Thursday, June 11, 2009

The Phoenix

The girl with the turquoise hair and face jewelry squeezes into the seat beside me. She’s wearing black steel-toed boots and an over-sized camouflage raincoat.

“Sorry about the coat,” she says. She sniffs and wrinkles her nose.“I just got it and it smells funny. It’s a really good one though. Got a beak on the hood and everything.” It's pouring outside. I assure her that there's only a faint rubbery smell.

She has fine, perfect features and astonishing green eyes fringed with dark lashes.

The whole ride home, in a voice so soft and even I’m straining to hear, she talks to me.

Native father, white mother. The father gone, the mother a suicide only a year after she, the girl with green eyes, survived a fire that burned her out of her home. Life on the street, abuse, beatings, tragedy running back generations, “youth jail,” and finally, her love, her daughter, Amber. Baby’s daddy didn’t want her – didn’t want a kid with a part-white, part-native girl. The grandmother has her now but the girl goes to see her every chance she gets.

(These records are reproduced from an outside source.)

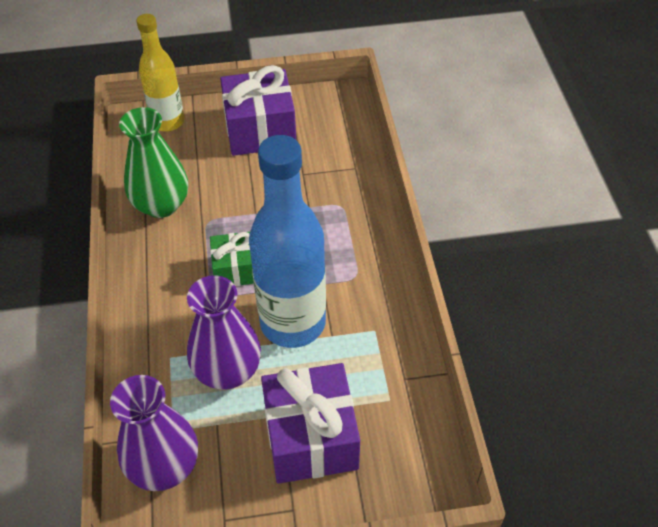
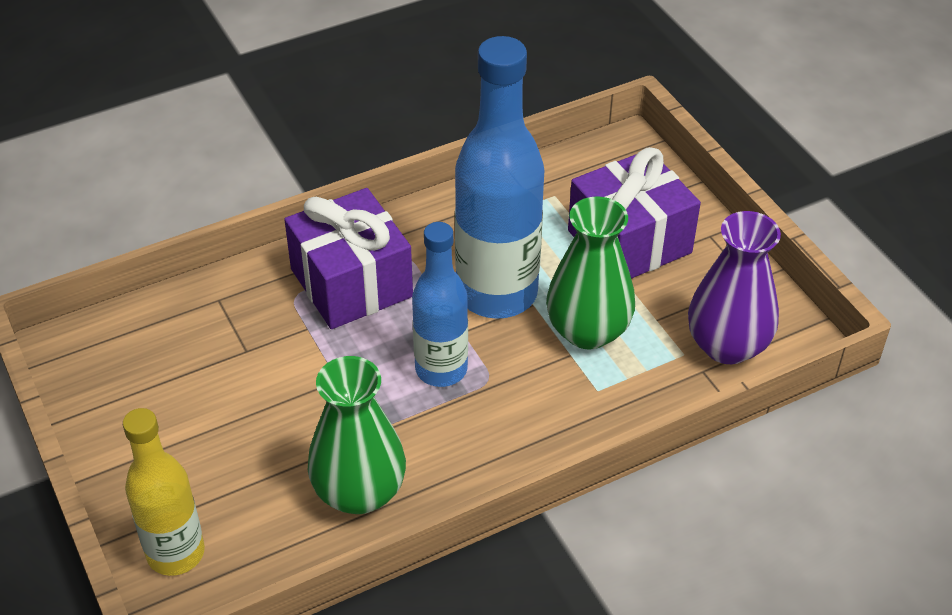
camera: 110 degrees left, 5 degrees down
purple vase [187,275,261,389] -> green vase [546,196,635,350]
green gift [210,232,254,286] -> blue bottle [412,222,468,387]
purple gift [220,65,296,156] -> purple gift moved to [284,188,413,329]

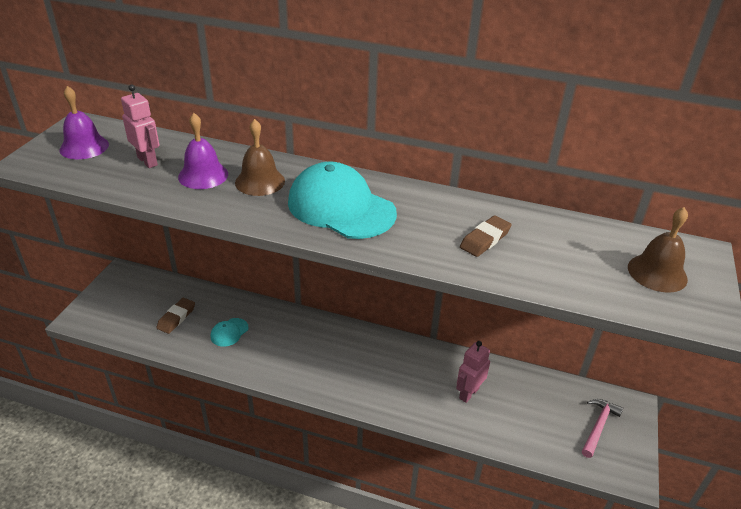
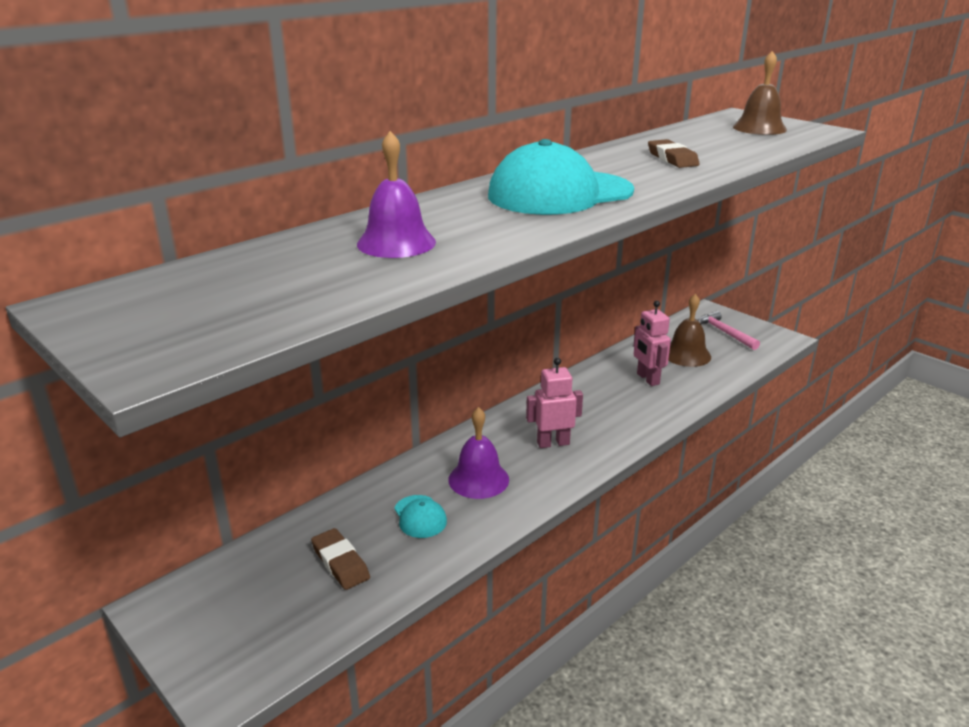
camera: 60 degrees left, 10 degrees down
purple bell [59,86,109,159] -> purple bell moved to [448,407,509,499]
pink robot [121,84,159,168] -> pink robot moved to [526,358,583,448]
brown bell [235,119,285,196] -> brown bell moved to [668,294,711,367]

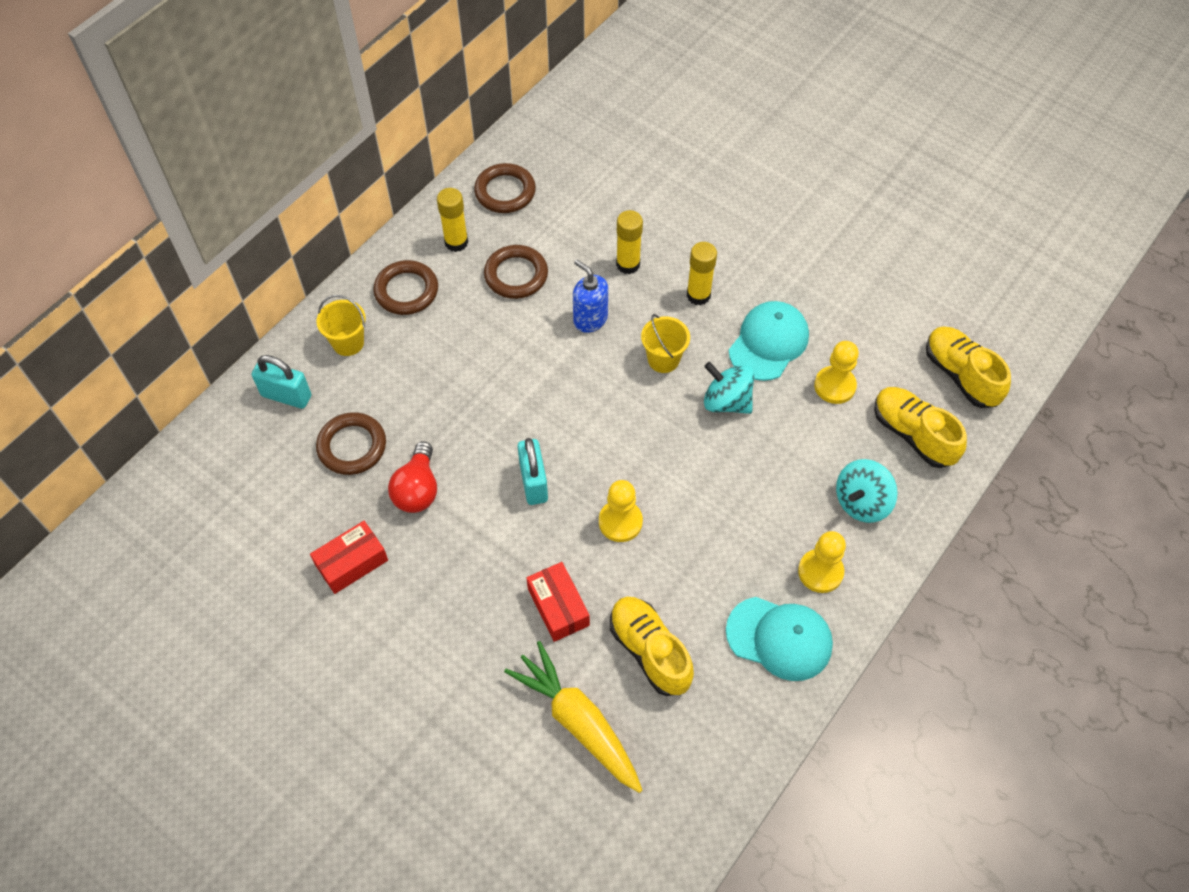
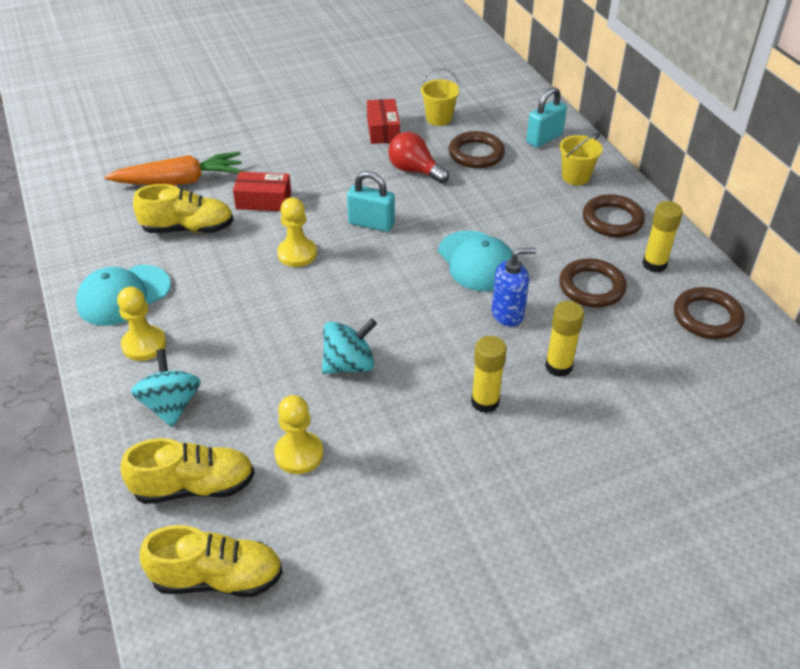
camera: 120 degrees right, 15 degrees down
yellow carrot [504,641,642,793] -> orange carrot [104,152,244,185]
yellow bucket [641,314,690,373] -> yellow bucket moved to [421,68,460,126]
turquoise cap [729,301,809,381] -> turquoise cap moved to [438,231,513,292]

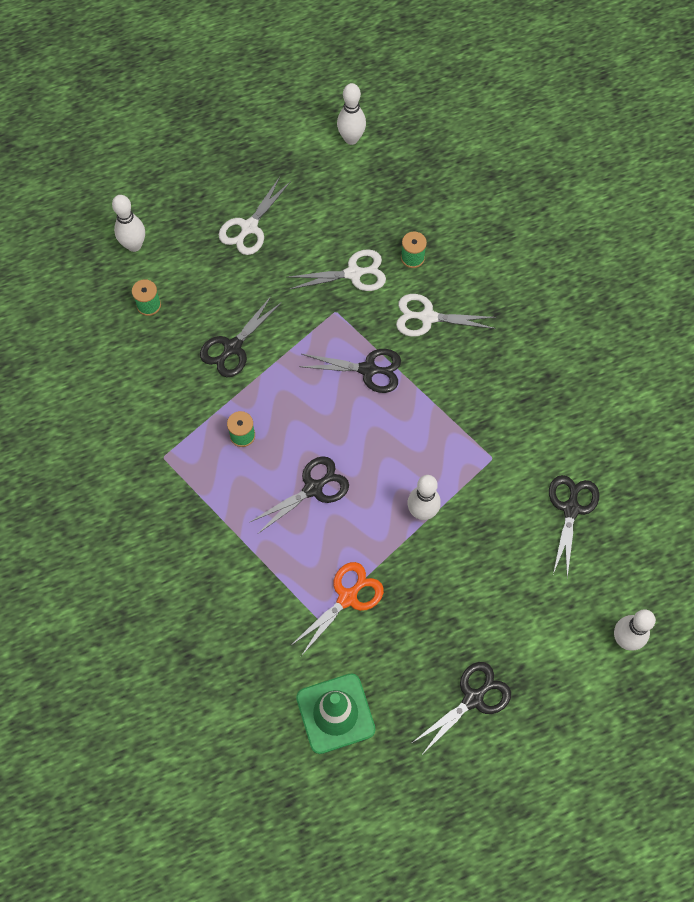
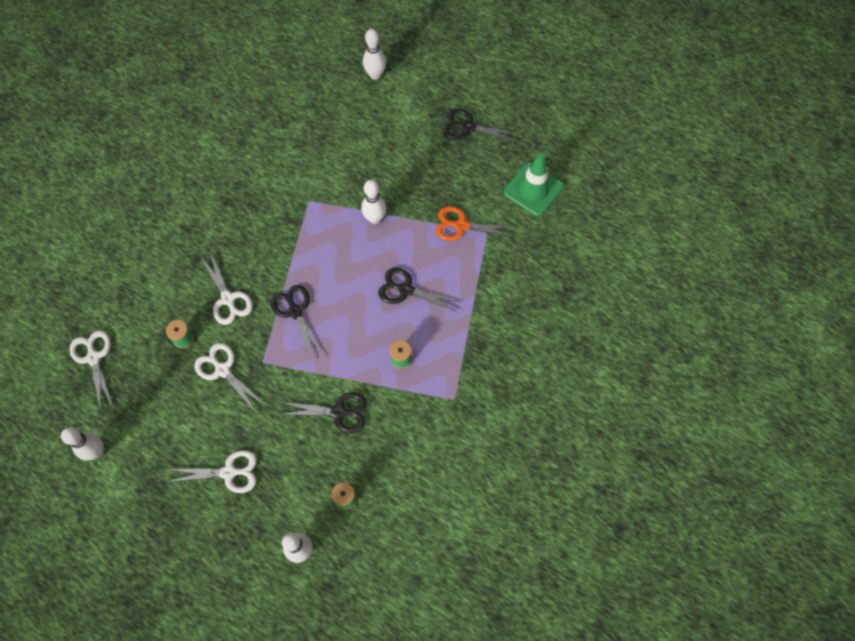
camera: 125 degrees left, 0 degrees up
black scissors [549,475,599,578] -> none
none -> white scissors [70,330,113,410]

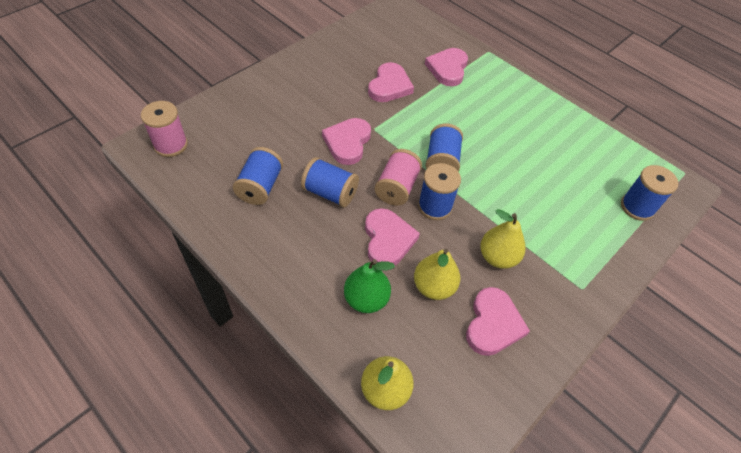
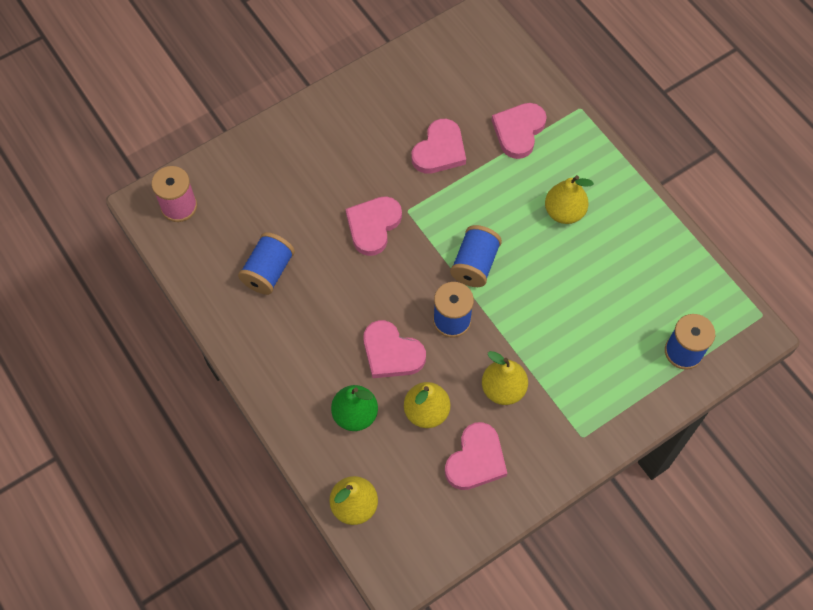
camera: 15 degrees right, 10 degrees up
blue spool [301,157,359,207] -> none
pink heart [365,208,420,265] -> pink heart turned 120 degrees clockwise [363,320,426,378]
pink spool [375,149,422,206] -> none
none -> yellow pear [545,175,594,224]

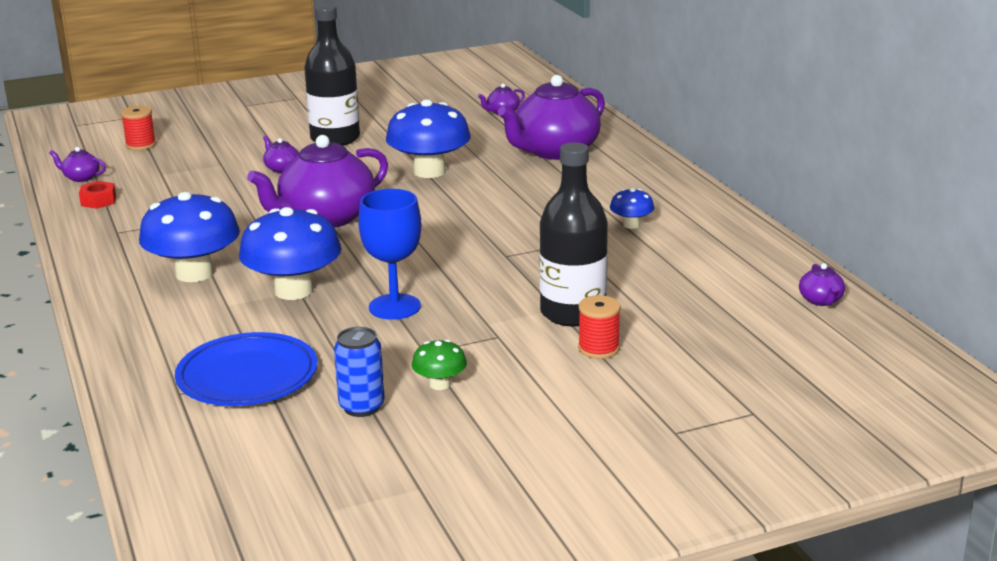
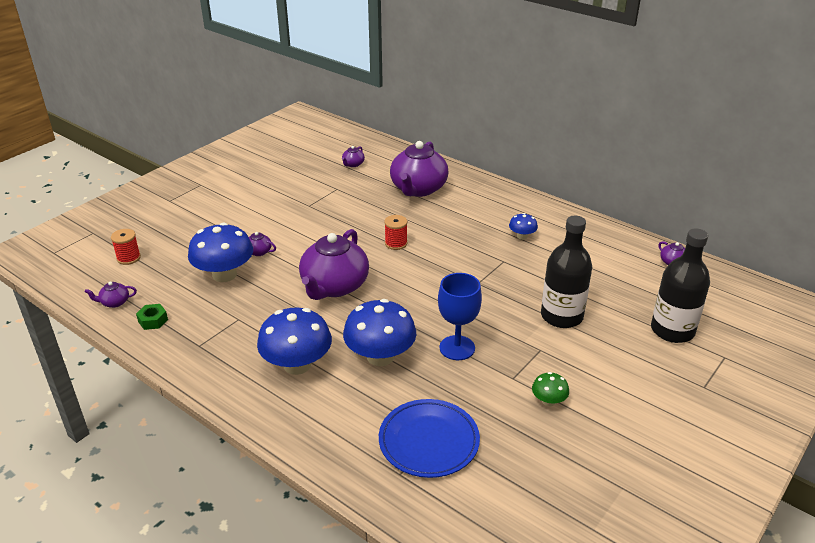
camera: 30 degrees left, 10 degrees up
red nut [79,181,116,209] -> green nut [136,304,168,330]
black bottle [304,4,360,146] -> black bottle moved to [651,228,710,343]
blue can [334,327,385,417] -> none
blue mushroom [386,99,471,178] -> blue mushroom moved to [188,223,253,282]
red spool [578,295,621,359] -> red spool moved to [384,215,408,250]

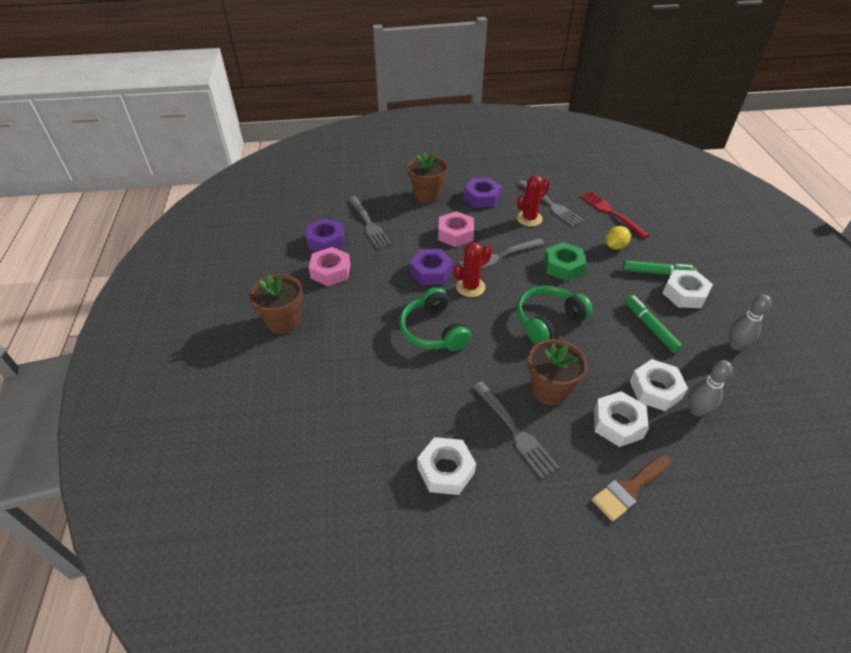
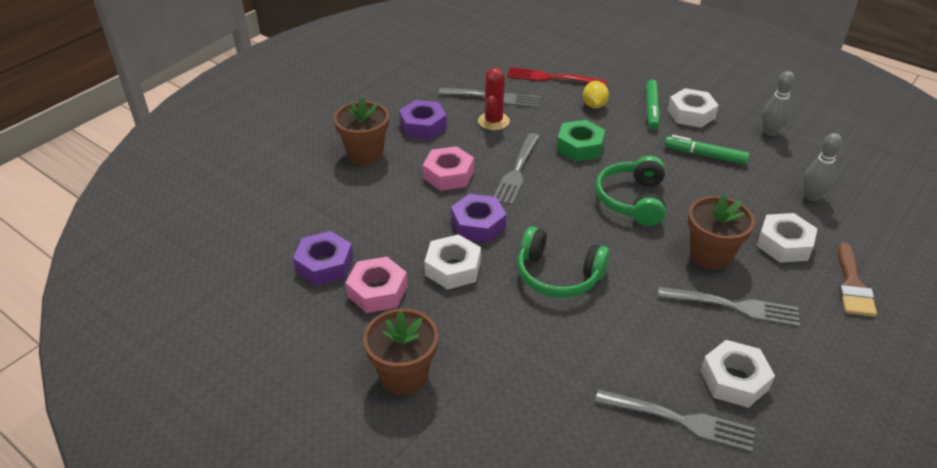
camera: 45 degrees left, 5 degrees down
grey fork [348,196,392,249] -> grey fork moved to [595,389,755,452]
red cactus [454,242,492,297] -> none
green marker [622,260,697,275] -> green marker turned 135 degrees clockwise [646,80,660,130]
white nut [630,359,688,411] -> white nut moved to [424,234,481,289]

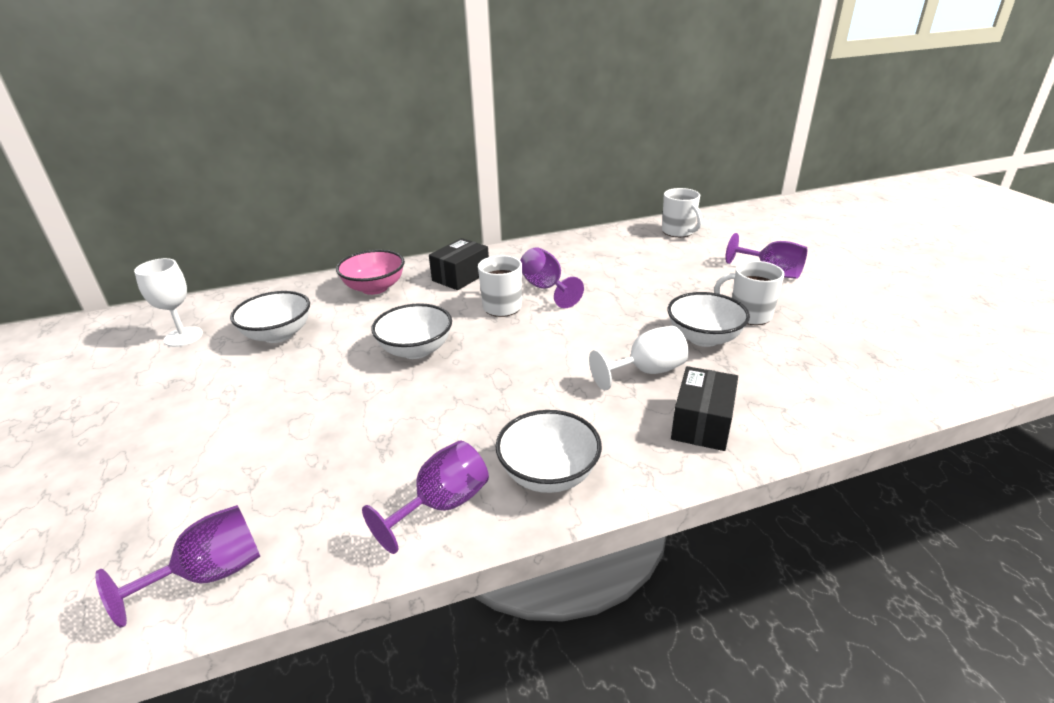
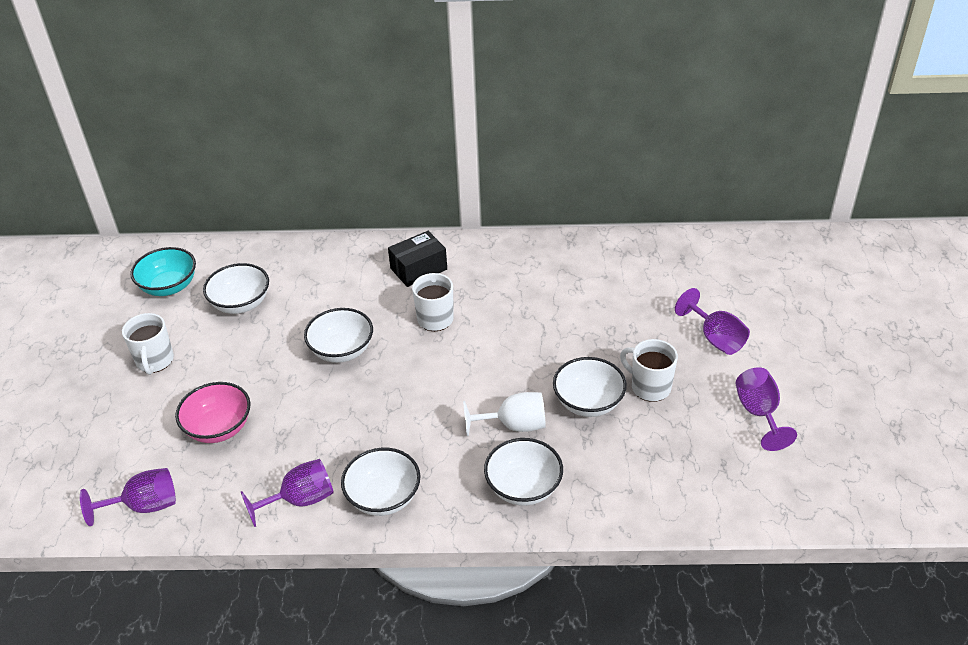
camera: 20 degrees right, 10 degrees up
white goblet [134,258,203,347] -> turquoise bowl [130,247,196,296]
pink bowl [336,250,405,295] -> pink bowl moved to [175,382,251,443]
purple goblet [520,248,584,308] -> purple goblet moved to [736,367,797,451]
white mug [662,188,702,237] -> white mug moved to [122,313,174,375]
black box [671,366,738,451] -> white bowl [484,438,563,506]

She’s in a program and going to school in September to become a counselor. And maybe after a while, she thinks, she’ll go for a degree in psychology. She wants to help people. “These,” she gestures at her lip and nose rings, come out.”

“Do you know about the Ark?” she asks next. I do.

“I want to start a place like that, only where kids can stay over. They don’t have money for that, the Ark.”

“The smell…” She’s sniffing the sleeve of her raincoat and rubbing her arm. “I’ll have to wash as soon as I get home. You’d think they’d make sure this stuff is clean. And it’s not my boots, either. I wash all the time. I take care of my skin – and I don’t drink or do drugs. I don’t know why I have these dark circles under my eyes.”

She asks how old I think she is.
I study her, glad for the chance to look directly at that stunning face and those lovely eyes.

“Twenty-three, twenty-four.”

“Thank you,” she says, “I’m twenty-seven and somebody guessed thirty-five. Thirty-five!

I smile. Oh. The tragedy. Thirty-five.

“You won’t look much different when you’re thirty-five.”

"I feel so old sometimes. Real old."

"You've had a tough life."

She switches topics and tells me about her mother. We jump from there to possible new colors for her hair. She comes back to the course she'll be taking at school and then tells me about the babies she couldn’t save from the fire and the little boy she did save. Her eyebrows burned off and her eyelashes and her lungs were burned for months. At first, she couldn’t remember much, but it’s coming back in bits and pieces now. “It was in Truro, six years ago. It was in all the papers. You might have seen it.”

She rubs at her wrist and arm. “See these?” She pulls up her sleeve. There are burn scars the size of dimes and quarters splattered along her wrist. “They go right up my arm…from the fire.”
The rest of the scars, the ones hiding behind the perfectly clear green eyes, go right into her bones, I figure. The tics and apologies are a song of sorrow and self-loathing.

I tell her, “You heal well. You have good skin. I’d never have noticed them if you hadn’t told me they were there.” She smiles a little.

“I don’t mean to sound….you know…all poor me.”

“Like I said, you've had a tough life, a lot of sadness.”

She sits up straight and smiles. “I’m strong for it, though,” she says.

She seems to know that I am genuinely listening and although I don’t know if some or all or none of it is true, I am not a stranger and it doesn’t matter.

When I get home I recall the quiet flow of her voice, how it’s a lullaby in which the wind always blows and down baby comes, cradle and all. A lullaby... and a litany that tells her she survived. She is some kind of wonder, by God, right there on the number twenty bus. A lovely, green-eyed Phoenix still not quite out of the fire, but trying. Trying.